A young couple passed, arm in arm, and somewhere behind him, out of the dark, rose a whispering, and a girl's laugh that told its own simple story.

For even in the deserted town the Summer night was filled with love; like a brimming cup held to the lips of youth by the wise old hand of Nature.

The lonely figure of a woman emerged from under the long white arch at Hyde Park Corner and moved across the dusty road toward the trees.

McTaggart watched her absently. Something about her graceful walk, the assured carriage of her head, stirred his latent speculation.

"I wouldn't mind betting that she's French." He lit another cigarette and pondered upon the distinctive touch that sets the Gallic race apart.

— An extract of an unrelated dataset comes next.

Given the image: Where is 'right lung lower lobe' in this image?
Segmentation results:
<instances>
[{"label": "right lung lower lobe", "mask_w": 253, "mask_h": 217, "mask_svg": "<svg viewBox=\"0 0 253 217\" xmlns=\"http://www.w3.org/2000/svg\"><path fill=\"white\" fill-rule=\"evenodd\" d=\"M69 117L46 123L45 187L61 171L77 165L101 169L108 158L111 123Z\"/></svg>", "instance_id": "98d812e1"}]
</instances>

The object of his scrutiny reached at last the slight incline beneath the Achilles statue and paused, shaken by a fit of coughing.

McTaggart's face went suddenly grave as he watched the slender, graceful figure struggling with the sudden spasm.

"Poor soul!" he said to himself. For he guessed that the scourge of civilization, Consumption, had marked her for a victim. And suddenly the thought of Death, in a world renewed for him by love, sent a shiver down his spine. Some day he and Jill must part....

The woman passed her handkerchief across her lips, lowered her veil and breasted the slope wearily. Arrived at the edge of the grass, with a neat movement of her skirt, she stepped over the low rail, avoiding the dusty gravel path.

When she came to the chair where he sat, she glanced sideways at McTaggart, who stiffened a little at her approach, and the odour of scent wafted from her.